Available records START

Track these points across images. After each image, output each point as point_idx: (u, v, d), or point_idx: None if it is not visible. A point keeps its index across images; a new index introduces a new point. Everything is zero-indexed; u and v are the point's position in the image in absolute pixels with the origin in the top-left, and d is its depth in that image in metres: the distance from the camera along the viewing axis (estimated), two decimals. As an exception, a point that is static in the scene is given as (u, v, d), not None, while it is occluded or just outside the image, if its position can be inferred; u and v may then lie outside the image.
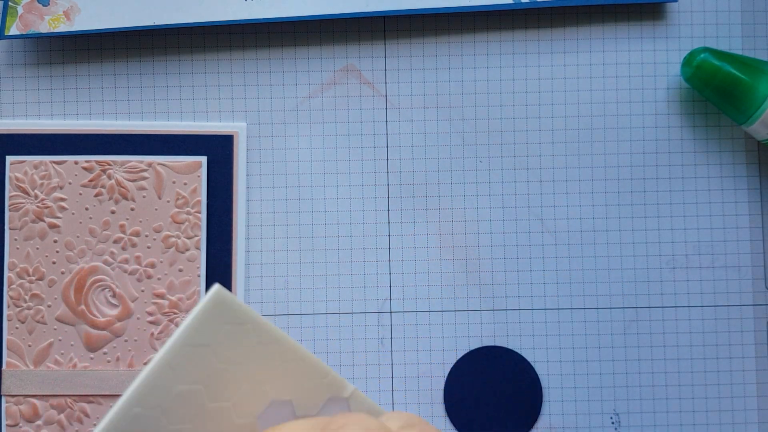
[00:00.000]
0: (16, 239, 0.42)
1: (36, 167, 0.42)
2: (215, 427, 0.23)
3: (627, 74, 0.43)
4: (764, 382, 0.43)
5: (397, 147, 0.43)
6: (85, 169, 0.42)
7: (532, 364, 0.43)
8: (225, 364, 0.23)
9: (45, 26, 0.41)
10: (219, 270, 0.42)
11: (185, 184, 0.42)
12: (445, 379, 0.43)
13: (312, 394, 0.25)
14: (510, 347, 0.43)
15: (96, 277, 0.42)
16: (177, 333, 0.22)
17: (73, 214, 0.42)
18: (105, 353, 0.42)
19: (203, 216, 0.42)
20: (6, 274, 0.42)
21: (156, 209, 0.42)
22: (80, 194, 0.42)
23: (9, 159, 0.42)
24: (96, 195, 0.42)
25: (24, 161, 0.42)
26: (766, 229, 0.43)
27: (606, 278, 0.43)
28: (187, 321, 0.22)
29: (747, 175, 0.43)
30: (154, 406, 0.22)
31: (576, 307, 0.43)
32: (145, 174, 0.42)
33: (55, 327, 0.42)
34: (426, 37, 0.44)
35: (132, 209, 0.42)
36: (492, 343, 0.43)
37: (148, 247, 0.42)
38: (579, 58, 0.43)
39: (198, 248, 0.42)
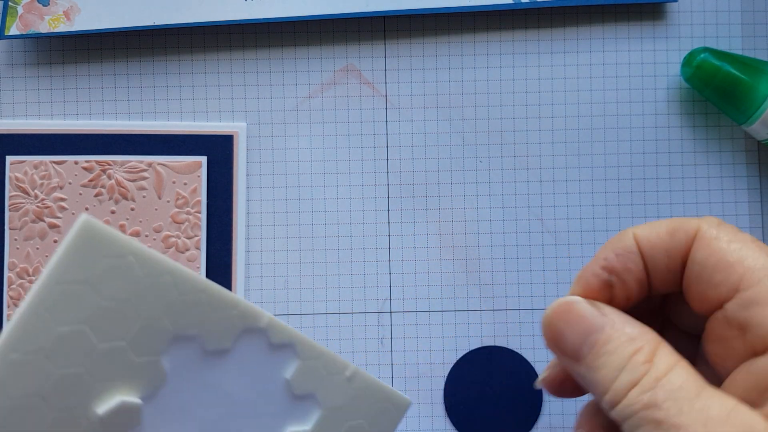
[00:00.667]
0: (16, 239, 0.42)
1: (36, 167, 0.42)
2: (113, 367, 0.21)
3: (627, 74, 0.43)
4: (764, 382, 0.43)
5: (397, 147, 0.43)
6: (85, 169, 0.42)
7: (532, 364, 0.43)
8: (110, 301, 0.21)
9: (45, 26, 0.41)
10: (219, 270, 0.42)
11: (185, 184, 0.42)
12: (445, 379, 0.43)
13: (221, 326, 0.23)
14: (510, 347, 0.43)
15: (96, 277, 0.42)
16: (46, 270, 0.20)
17: (73, 214, 0.42)
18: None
19: (203, 216, 0.42)
20: (6, 274, 0.42)
21: (156, 209, 0.42)
22: (80, 194, 0.42)
23: (9, 159, 0.42)
24: (96, 195, 0.42)
25: (24, 161, 0.42)
26: (766, 229, 0.43)
27: (606, 278, 0.43)
28: (55, 256, 0.20)
29: (747, 175, 0.43)
30: (35, 351, 0.20)
31: (576, 307, 0.43)
32: (145, 174, 0.42)
33: (55, 327, 0.42)
34: (426, 37, 0.44)
35: (132, 209, 0.42)
36: (492, 343, 0.43)
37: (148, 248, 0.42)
38: (579, 58, 0.43)
39: (198, 248, 0.42)
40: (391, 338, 0.43)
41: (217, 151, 0.43)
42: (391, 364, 0.43)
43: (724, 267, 0.20)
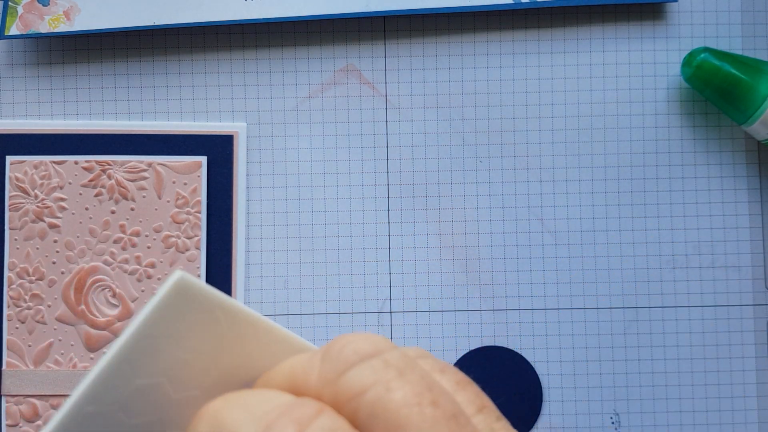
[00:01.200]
0: (16, 239, 0.42)
1: (36, 167, 0.42)
2: (184, 414, 0.21)
3: (627, 74, 0.43)
4: (764, 382, 0.43)
5: (397, 147, 0.43)
6: (85, 169, 0.42)
7: (532, 364, 0.43)
8: (190, 354, 0.21)
9: (45, 26, 0.41)
10: (219, 270, 0.42)
11: (185, 184, 0.42)
12: (445, 379, 0.43)
13: None
14: (510, 347, 0.43)
15: (96, 277, 0.42)
16: (134, 325, 0.20)
17: (73, 214, 0.42)
18: (105, 353, 0.42)
19: (203, 216, 0.42)
20: (6, 274, 0.42)
21: (156, 209, 0.42)
22: (80, 194, 0.42)
23: (9, 159, 0.42)
24: (96, 195, 0.42)
25: (24, 161, 0.42)
26: (766, 229, 0.43)
27: (606, 278, 0.43)
28: (145, 311, 0.20)
29: (747, 175, 0.43)
30: (111, 403, 0.20)
31: (576, 307, 0.43)
32: (145, 174, 0.42)
33: (55, 327, 0.42)
34: (426, 37, 0.44)
35: (132, 209, 0.42)
36: (492, 343, 0.43)
37: (148, 247, 0.42)
38: (579, 58, 0.43)
39: (198, 248, 0.42)
40: (391, 338, 0.43)
41: (217, 151, 0.43)
42: (391, 364, 0.43)
43: None
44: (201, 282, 0.21)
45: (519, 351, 0.43)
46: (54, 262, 0.42)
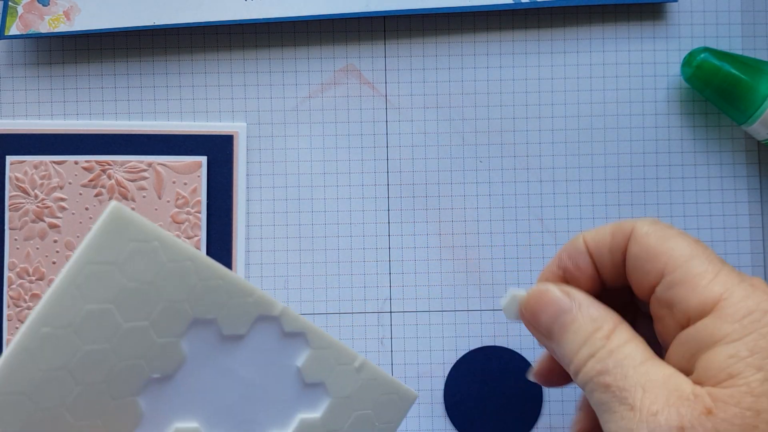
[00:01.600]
0: (16, 239, 0.42)
1: (36, 167, 0.42)
2: (135, 346, 0.22)
3: (627, 74, 0.43)
4: (764, 382, 0.43)
5: (397, 147, 0.43)
6: (85, 169, 0.42)
7: (532, 363, 0.43)
8: (135, 282, 0.22)
9: (45, 26, 0.41)
10: (219, 270, 0.42)
11: (185, 184, 0.42)
12: (445, 379, 0.43)
13: (237, 312, 0.24)
14: (510, 347, 0.43)
15: (96, 277, 0.42)
16: (77, 251, 0.21)
17: (73, 214, 0.42)
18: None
19: (203, 216, 0.42)
20: (6, 274, 0.42)
21: (156, 209, 0.42)
22: (80, 194, 0.42)
23: (9, 159, 0.42)
24: (96, 195, 0.42)
25: (24, 161, 0.42)
26: (766, 229, 0.43)
27: (606, 278, 0.43)
28: (86, 238, 0.22)
29: (747, 175, 0.43)
30: (64, 325, 0.21)
31: (576, 307, 0.43)
32: (145, 174, 0.42)
33: (55, 327, 0.42)
34: (426, 37, 0.44)
35: (132, 209, 0.42)
36: (492, 343, 0.43)
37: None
38: (579, 58, 0.43)
39: (198, 248, 0.42)
40: (391, 338, 0.43)
41: (217, 151, 0.43)
42: (391, 364, 0.43)
43: (652, 257, 0.24)
44: (137, 214, 0.22)
45: (519, 351, 0.43)
46: (54, 262, 0.42)
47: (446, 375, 0.43)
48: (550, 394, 0.43)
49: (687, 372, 0.22)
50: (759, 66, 0.40)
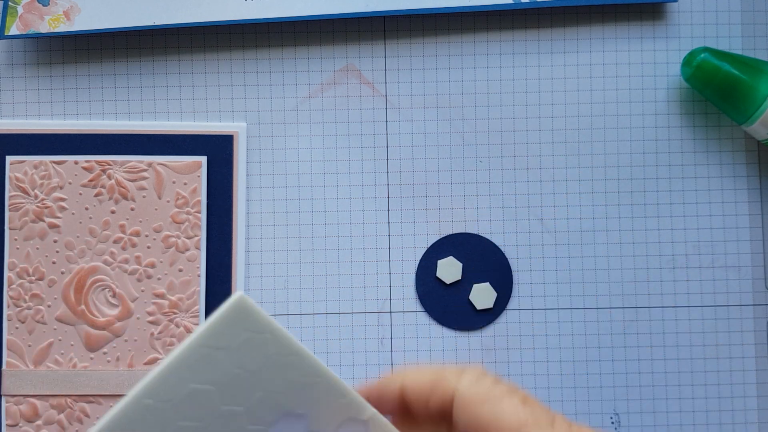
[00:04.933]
0: (16, 239, 0.42)
1: (36, 167, 0.42)
2: (226, 429, 0.24)
3: (627, 74, 0.43)
4: (764, 382, 0.43)
5: (397, 147, 0.43)
6: (85, 169, 0.42)
7: (532, 364, 0.43)
8: (240, 369, 0.23)
9: (45, 26, 0.41)
10: (219, 270, 0.42)
11: (185, 184, 0.42)
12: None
13: (328, 411, 0.25)
14: (509, 347, 0.43)
15: (96, 277, 0.42)
16: (195, 333, 0.23)
17: (73, 214, 0.42)
18: (105, 353, 0.42)
19: (203, 216, 0.42)
20: (6, 274, 0.42)
21: (156, 209, 0.42)
22: (80, 194, 0.42)
23: (9, 159, 0.42)
24: (96, 195, 0.42)
25: (24, 161, 0.42)
26: (766, 229, 0.43)
27: (606, 278, 0.43)
28: (207, 323, 0.23)
29: (747, 175, 0.43)
30: (166, 400, 0.23)
31: (576, 307, 0.43)
32: (145, 174, 0.42)
33: (55, 327, 0.42)
34: (426, 37, 0.44)
35: (132, 209, 0.42)
36: (492, 344, 0.43)
37: (148, 247, 0.42)
38: (579, 58, 0.43)
39: (198, 248, 0.42)
40: (391, 338, 0.43)
41: (217, 151, 0.43)
42: (391, 364, 0.43)
43: (483, 428, 0.23)
44: (258, 306, 0.24)
45: (519, 351, 0.43)
46: (54, 262, 0.42)
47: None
48: (550, 394, 0.43)
49: None
50: (759, 66, 0.40)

Available records END

| What is needed |
Without including any picture, repeat the data exactly.

| Task solution |
Track these points across images. After each image, output each point as point_idx: (u, v, d), or point_idx: None if it is not visible. A point keeps its index across images; a new index introduces a new point. Everything is zero-indexed; u and v are the point's position in the image in absolute pixels with the origin in the top-left, and d is its depth in that image in metres: the distance from the camera along the viewing axis (estimated), two decimals. As an exception, a point that is static in the scene is given as (u, v, d), not None, while it is occluded or just outside the image, if its position can be inferred; u and v may then lie outside the image.
[00:00.000]
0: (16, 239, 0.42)
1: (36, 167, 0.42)
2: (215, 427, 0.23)
3: (627, 74, 0.43)
4: (764, 382, 0.43)
5: (397, 147, 0.43)
6: (85, 169, 0.42)
7: (532, 364, 0.43)
8: (225, 364, 0.23)
9: (45, 26, 0.41)
10: (219, 270, 0.42)
11: (185, 184, 0.42)
12: (445, 379, 0.43)
13: (312, 394, 0.25)
14: (510, 347, 0.43)
15: (96, 277, 0.42)
16: (177, 333, 0.22)
17: (73, 214, 0.42)
18: (105, 353, 0.42)
19: (203, 216, 0.42)
20: (6, 274, 0.42)
21: (156, 209, 0.42)
22: (80, 194, 0.42)
23: (9, 159, 0.42)
24: (96, 195, 0.42)
25: (24, 161, 0.42)
26: (766, 229, 0.43)
27: (606, 278, 0.43)
28: (187, 321, 0.22)
29: (747, 175, 0.43)
30: (154, 406, 0.22)
31: (576, 307, 0.43)
32: (145, 174, 0.42)
33: (55, 327, 0.42)
34: (426, 37, 0.44)
35: (132, 209, 0.42)
36: (492, 343, 0.43)
37: (148, 247, 0.42)
38: (579, 58, 0.43)
39: (198, 248, 0.42)
[00:00.667]
0: (16, 239, 0.42)
1: (36, 167, 0.42)
2: (113, 367, 0.21)
3: (627, 74, 0.43)
4: (764, 382, 0.43)
5: (397, 147, 0.43)
6: (85, 169, 0.42)
7: (532, 364, 0.43)
8: (110, 301, 0.21)
9: (45, 26, 0.41)
10: (219, 270, 0.42)
11: (185, 184, 0.42)
12: (445, 379, 0.43)
13: (221, 326, 0.23)
14: (510, 347, 0.43)
15: (96, 277, 0.42)
16: (46, 270, 0.20)
17: (73, 214, 0.42)
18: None
19: (203, 216, 0.42)
20: (6, 274, 0.42)
21: (156, 209, 0.42)
22: (80, 194, 0.42)
23: (9, 159, 0.42)
24: (96, 195, 0.42)
25: (24, 161, 0.42)
26: (766, 229, 0.43)
27: (606, 278, 0.43)
28: (55, 256, 0.20)
29: (747, 175, 0.43)
30: (35, 351, 0.20)
31: (576, 307, 0.43)
32: (145, 174, 0.42)
33: (55, 327, 0.42)
34: (426, 37, 0.44)
35: (132, 209, 0.42)
36: (492, 343, 0.43)
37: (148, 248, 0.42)
38: (579, 58, 0.43)
39: (198, 248, 0.42)
40: (391, 338, 0.43)
41: (217, 151, 0.43)
42: (391, 364, 0.43)
43: (724, 267, 0.20)
[00:01.200]
0: (16, 239, 0.42)
1: (36, 167, 0.42)
2: (184, 414, 0.21)
3: (627, 74, 0.43)
4: (764, 382, 0.43)
5: (397, 147, 0.43)
6: (85, 169, 0.42)
7: (532, 364, 0.43)
8: (190, 354, 0.21)
9: (45, 26, 0.41)
10: (219, 270, 0.42)
11: (185, 184, 0.42)
12: (445, 379, 0.43)
13: None
14: (510, 347, 0.43)
15: (96, 277, 0.42)
16: (134, 325, 0.20)
17: (73, 214, 0.42)
18: (105, 353, 0.42)
19: (203, 216, 0.42)
20: (6, 274, 0.42)
21: (156, 209, 0.42)
22: (80, 194, 0.42)
23: (9, 159, 0.42)
24: (96, 195, 0.42)
25: (24, 161, 0.42)
26: (766, 229, 0.43)
27: (606, 278, 0.43)
28: (145, 311, 0.20)
29: (747, 175, 0.43)
30: (111, 403, 0.20)
31: (576, 307, 0.43)
32: (145, 174, 0.42)
33: (55, 327, 0.42)
34: (426, 37, 0.44)
35: (132, 209, 0.42)
36: (492, 343, 0.43)
37: (148, 247, 0.42)
38: (579, 58, 0.43)
39: (198, 248, 0.42)
40: (391, 338, 0.43)
41: (217, 151, 0.43)
42: (391, 364, 0.43)
43: None
44: (201, 282, 0.21)
45: (519, 351, 0.43)
46: (54, 262, 0.42)
[00:01.600]
0: (16, 239, 0.42)
1: (36, 167, 0.42)
2: (135, 346, 0.22)
3: (627, 74, 0.43)
4: (764, 382, 0.43)
5: (397, 147, 0.43)
6: (85, 169, 0.42)
7: (532, 363, 0.43)
8: (135, 282, 0.22)
9: (45, 26, 0.41)
10: (219, 270, 0.42)
11: (185, 184, 0.42)
12: (445, 379, 0.43)
13: (237, 312, 0.24)
14: (510, 347, 0.43)
15: (96, 277, 0.42)
16: (77, 251, 0.21)
17: (73, 214, 0.42)
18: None
19: (203, 216, 0.42)
20: (6, 274, 0.42)
21: (156, 209, 0.42)
22: (80, 194, 0.42)
23: (9, 159, 0.42)
24: (96, 195, 0.42)
25: (24, 161, 0.42)
26: (766, 229, 0.43)
27: (606, 278, 0.43)
28: (86, 238, 0.22)
29: (747, 175, 0.43)
30: (64, 325, 0.21)
31: (576, 307, 0.43)
32: (145, 174, 0.42)
33: (55, 327, 0.42)
34: (426, 37, 0.44)
35: (132, 209, 0.42)
36: (492, 343, 0.43)
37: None
38: (579, 58, 0.43)
39: (198, 248, 0.42)
40: (391, 338, 0.43)
41: (217, 151, 0.43)
42: (391, 364, 0.43)
43: (652, 257, 0.24)
44: (137, 214, 0.22)
45: (519, 351, 0.43)
46: (54, 262, 0.42)
47: (446, 375, 0.43)
48: (550, 394, 0.43)
49: (687, 372, 0.22)
50: (759, 66, 0.40)
[00:04.933]
0: (16, 239, 0.42)
1: (36, 167, 0.42)
2: (226, 429, 0.24)
3: (627, 74, 0.43)
4: (764, 382, 0.43)
5: (397, 147, 0.43)
6: (85, 169, 0.42)
7: (532, 364, 0.43)
8: (240, 369, 0.23)
9: (45, 26, 0.41)
10: (219, 270, 0.42)
11: (185, 184, 0.42)
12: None
13: (328, 411, 0.25)
14: (509, 347, 0.43)
15: (96, 277, 0.42)
16: (195, 333, 0.23)
17: (73, 214, 0.42)
18: (105, 353, 0.42)
19: (203, 216, 0.42)
20: (6, 274, 0.42)
21: (156, 209, 0.42)
22: (80, 194, 0.42)
23: (9, 159, 0.42)
24: (96, 195, 0.42)
25: (24, 161, 0.42)
26: (766, 229, 0.43)
27: (606, 278, 0.43)
28: (207, 323, 0.23)
29: (747, 175, 0.43)
30: (166, 400, 0.23)
31: (576, 307, 0.43)
32: (145, 174, 0.42)
33: (55, 327, 0.42)
34: (426, 37, 0.44)
35: (132, 209, 0.42)
36: (492, 344, 0.43)
37: (148, 247, 0.42)
38: (579, 58, 0.43)
39: (198, 248, 0.42)
40: (391, 338, 0.43)
41: (217, 151, 0.43)
42: (391, 364, 0.43)
43: (483, 428, 0.23)
44: (258, 306, 0.24)
45: (519, 351, 0.43)
46: (54, 262, 0.42)
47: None
48: (550, 394, 0.43)
49: None
50: (759, 66, 0.40)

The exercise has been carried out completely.